▸ Entries supplied:
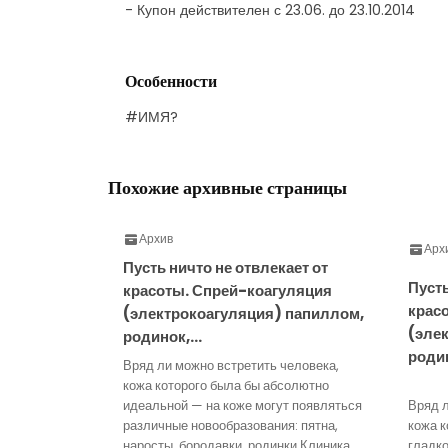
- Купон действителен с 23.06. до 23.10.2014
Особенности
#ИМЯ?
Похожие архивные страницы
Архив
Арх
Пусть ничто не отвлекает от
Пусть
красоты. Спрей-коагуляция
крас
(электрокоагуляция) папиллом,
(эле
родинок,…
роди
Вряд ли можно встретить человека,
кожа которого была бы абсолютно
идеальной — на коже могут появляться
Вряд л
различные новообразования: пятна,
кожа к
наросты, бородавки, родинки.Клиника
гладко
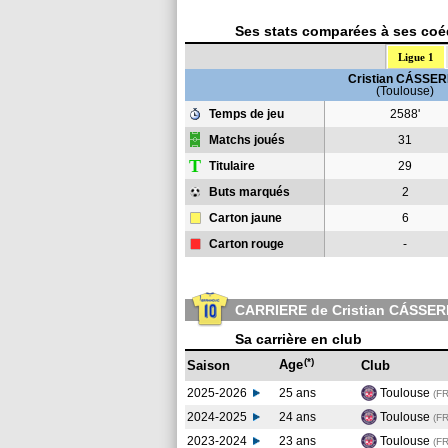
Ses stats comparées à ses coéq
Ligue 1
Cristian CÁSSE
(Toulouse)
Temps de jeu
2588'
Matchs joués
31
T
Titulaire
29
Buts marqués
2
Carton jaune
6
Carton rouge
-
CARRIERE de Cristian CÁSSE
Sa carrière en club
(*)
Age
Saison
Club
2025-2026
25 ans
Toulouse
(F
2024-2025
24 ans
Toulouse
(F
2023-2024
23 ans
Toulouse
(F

▸ What you have to do:
From the first line to the last, copy the records exactly and skip the pictures.

▸ Answer space:
- Купон действителен с 23.06. до 23.10.2014
Особенности
#ИМЯ?
Похожие архивные страницы
Архив
Арх
Пусть ничто не отвлекает от
Пусть
красоты. Спрей-коагуляция
крас
(электрокоагуляция) папиллом,
(эле
родинок,…
роди
Вряд ли можно встретить человека,
кожа которого была бы абсолютно
идеальной — на коже могут появляться
Вряд л
различные новообразования: пятна,
кожа к
наросты, бородавки, родинки.Клиника
гладко
Ses stats comparées à ses coéq
Ligue 1
Cristian CÁSSE
(Toulouse)
Temps de jeu
2588'
Matchs joués
31
T
Titulaire
29
Buts marqués
2
Carton jaune
6
Carton rouge
-
CARRIERE de Cristian CÁSSE
Sa carrière en club
(*)
Age
Saison
Club
2025-2026
25 ans
Toulouse
(F
2024-2025
24 ans
Toulouse
(F
2023-2024
23 ans
Toulouse
(F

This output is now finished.